## Task details
Scan the data for "произношения" and copy the lines it appears in.

Records from a dataset:
"""

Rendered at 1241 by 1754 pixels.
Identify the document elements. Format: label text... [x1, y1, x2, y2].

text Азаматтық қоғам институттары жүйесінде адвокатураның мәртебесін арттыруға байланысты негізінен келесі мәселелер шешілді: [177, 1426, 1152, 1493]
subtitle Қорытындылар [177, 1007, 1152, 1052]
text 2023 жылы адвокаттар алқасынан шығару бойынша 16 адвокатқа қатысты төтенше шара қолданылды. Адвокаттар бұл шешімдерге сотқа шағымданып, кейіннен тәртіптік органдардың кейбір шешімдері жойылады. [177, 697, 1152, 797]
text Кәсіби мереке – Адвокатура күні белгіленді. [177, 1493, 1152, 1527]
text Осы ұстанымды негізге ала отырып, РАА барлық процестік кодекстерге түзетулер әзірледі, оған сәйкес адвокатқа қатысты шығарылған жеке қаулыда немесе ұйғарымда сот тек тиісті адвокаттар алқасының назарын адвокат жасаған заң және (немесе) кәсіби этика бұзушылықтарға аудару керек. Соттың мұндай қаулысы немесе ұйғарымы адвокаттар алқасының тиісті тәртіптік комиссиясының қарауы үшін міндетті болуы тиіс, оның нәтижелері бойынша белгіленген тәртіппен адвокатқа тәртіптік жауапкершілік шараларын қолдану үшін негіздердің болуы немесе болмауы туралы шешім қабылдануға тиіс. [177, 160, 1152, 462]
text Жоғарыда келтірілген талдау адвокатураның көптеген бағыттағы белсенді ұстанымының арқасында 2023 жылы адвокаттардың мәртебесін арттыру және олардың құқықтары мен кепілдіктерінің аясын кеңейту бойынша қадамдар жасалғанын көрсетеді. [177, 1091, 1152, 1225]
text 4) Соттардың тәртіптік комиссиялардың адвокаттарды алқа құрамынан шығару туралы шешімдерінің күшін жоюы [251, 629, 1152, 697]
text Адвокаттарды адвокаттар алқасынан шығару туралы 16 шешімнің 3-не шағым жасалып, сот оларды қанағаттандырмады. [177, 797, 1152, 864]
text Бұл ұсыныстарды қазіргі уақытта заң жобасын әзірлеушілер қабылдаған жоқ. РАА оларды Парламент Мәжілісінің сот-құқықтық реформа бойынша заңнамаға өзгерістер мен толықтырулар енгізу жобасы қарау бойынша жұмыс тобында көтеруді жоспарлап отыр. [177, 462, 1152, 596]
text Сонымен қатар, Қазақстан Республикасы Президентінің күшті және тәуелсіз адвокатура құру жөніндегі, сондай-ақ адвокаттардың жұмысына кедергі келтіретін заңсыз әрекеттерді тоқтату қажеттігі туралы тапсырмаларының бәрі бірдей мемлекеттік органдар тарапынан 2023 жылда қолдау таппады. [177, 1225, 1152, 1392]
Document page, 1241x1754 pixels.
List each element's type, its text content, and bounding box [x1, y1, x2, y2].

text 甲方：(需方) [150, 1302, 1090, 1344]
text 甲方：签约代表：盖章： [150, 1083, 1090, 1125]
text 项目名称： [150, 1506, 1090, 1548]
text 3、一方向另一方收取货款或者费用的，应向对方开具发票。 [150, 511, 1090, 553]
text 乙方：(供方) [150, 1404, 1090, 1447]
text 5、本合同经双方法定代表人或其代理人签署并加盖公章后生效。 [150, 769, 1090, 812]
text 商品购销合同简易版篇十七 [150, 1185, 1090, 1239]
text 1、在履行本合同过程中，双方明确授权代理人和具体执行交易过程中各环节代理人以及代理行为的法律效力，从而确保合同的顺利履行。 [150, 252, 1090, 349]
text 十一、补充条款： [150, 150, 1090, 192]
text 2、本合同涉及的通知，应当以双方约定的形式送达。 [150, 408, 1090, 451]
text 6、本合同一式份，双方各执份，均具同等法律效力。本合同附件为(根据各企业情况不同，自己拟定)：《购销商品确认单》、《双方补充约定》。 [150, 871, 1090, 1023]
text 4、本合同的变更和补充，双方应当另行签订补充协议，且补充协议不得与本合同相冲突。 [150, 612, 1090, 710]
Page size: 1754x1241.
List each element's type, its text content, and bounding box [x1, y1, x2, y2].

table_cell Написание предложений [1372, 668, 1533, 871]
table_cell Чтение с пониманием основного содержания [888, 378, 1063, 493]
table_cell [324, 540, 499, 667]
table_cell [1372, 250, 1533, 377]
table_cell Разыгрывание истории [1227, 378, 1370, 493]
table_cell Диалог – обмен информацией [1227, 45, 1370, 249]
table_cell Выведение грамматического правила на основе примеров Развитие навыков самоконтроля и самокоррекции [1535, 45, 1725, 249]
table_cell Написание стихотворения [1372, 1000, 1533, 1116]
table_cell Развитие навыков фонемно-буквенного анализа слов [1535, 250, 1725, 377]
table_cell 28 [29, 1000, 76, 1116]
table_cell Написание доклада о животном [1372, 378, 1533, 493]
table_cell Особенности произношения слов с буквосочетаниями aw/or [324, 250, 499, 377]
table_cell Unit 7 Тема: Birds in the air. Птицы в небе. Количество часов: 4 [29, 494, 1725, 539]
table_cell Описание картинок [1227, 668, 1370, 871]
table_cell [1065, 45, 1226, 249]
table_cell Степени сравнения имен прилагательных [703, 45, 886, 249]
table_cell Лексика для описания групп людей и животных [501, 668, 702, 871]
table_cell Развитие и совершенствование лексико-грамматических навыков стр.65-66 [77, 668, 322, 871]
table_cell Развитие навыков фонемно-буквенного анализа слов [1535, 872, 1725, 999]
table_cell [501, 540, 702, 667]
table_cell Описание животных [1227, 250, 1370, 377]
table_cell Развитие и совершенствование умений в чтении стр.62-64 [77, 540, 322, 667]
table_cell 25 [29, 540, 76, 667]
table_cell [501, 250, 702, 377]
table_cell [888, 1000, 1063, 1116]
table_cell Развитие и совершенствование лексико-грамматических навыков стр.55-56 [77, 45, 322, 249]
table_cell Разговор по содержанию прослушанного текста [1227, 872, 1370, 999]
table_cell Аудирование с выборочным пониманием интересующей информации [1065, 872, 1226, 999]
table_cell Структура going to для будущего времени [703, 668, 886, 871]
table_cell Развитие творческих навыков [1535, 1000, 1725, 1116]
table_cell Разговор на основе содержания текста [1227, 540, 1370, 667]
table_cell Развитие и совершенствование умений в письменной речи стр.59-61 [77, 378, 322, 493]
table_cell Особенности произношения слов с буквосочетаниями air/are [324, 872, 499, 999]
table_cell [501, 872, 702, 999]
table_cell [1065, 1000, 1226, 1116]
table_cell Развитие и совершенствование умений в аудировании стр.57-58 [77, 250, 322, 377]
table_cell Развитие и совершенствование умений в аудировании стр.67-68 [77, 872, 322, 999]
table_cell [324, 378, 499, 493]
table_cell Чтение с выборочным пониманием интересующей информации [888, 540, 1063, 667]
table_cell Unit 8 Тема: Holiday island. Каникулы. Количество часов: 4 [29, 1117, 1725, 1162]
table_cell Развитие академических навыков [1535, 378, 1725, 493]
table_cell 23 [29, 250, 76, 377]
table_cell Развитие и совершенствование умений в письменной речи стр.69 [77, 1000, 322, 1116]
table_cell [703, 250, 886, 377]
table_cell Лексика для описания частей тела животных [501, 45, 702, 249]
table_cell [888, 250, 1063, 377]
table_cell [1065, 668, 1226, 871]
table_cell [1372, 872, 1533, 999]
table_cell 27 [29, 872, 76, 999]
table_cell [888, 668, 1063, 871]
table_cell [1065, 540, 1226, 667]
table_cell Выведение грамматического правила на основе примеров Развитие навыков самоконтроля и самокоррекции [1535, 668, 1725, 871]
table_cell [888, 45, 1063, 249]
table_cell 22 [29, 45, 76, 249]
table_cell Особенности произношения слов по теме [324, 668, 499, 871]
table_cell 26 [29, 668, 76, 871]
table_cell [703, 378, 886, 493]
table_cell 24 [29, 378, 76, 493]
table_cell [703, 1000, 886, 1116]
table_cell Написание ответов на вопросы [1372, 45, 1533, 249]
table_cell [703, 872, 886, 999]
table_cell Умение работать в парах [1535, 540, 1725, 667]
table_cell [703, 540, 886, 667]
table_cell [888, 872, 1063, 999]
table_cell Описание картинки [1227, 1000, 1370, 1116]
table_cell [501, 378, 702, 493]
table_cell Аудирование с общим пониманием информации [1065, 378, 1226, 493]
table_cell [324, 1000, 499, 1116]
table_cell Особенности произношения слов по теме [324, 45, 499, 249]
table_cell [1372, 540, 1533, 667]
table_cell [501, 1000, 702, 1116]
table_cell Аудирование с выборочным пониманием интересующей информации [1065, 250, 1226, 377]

"""

## Finished task
table_cell Особенности произношения слов с буквосочетаниями aw/or [324, 250, 499, 377]
table_cell Особенности произношения слов с буквосочетаниями air/are [324, 872, 499, 999]
table_cell Особенности произношения слов по теме [324, 668, 499, 871]
table_cell Особенности произношения слов по теме [324, 45, 499, 249]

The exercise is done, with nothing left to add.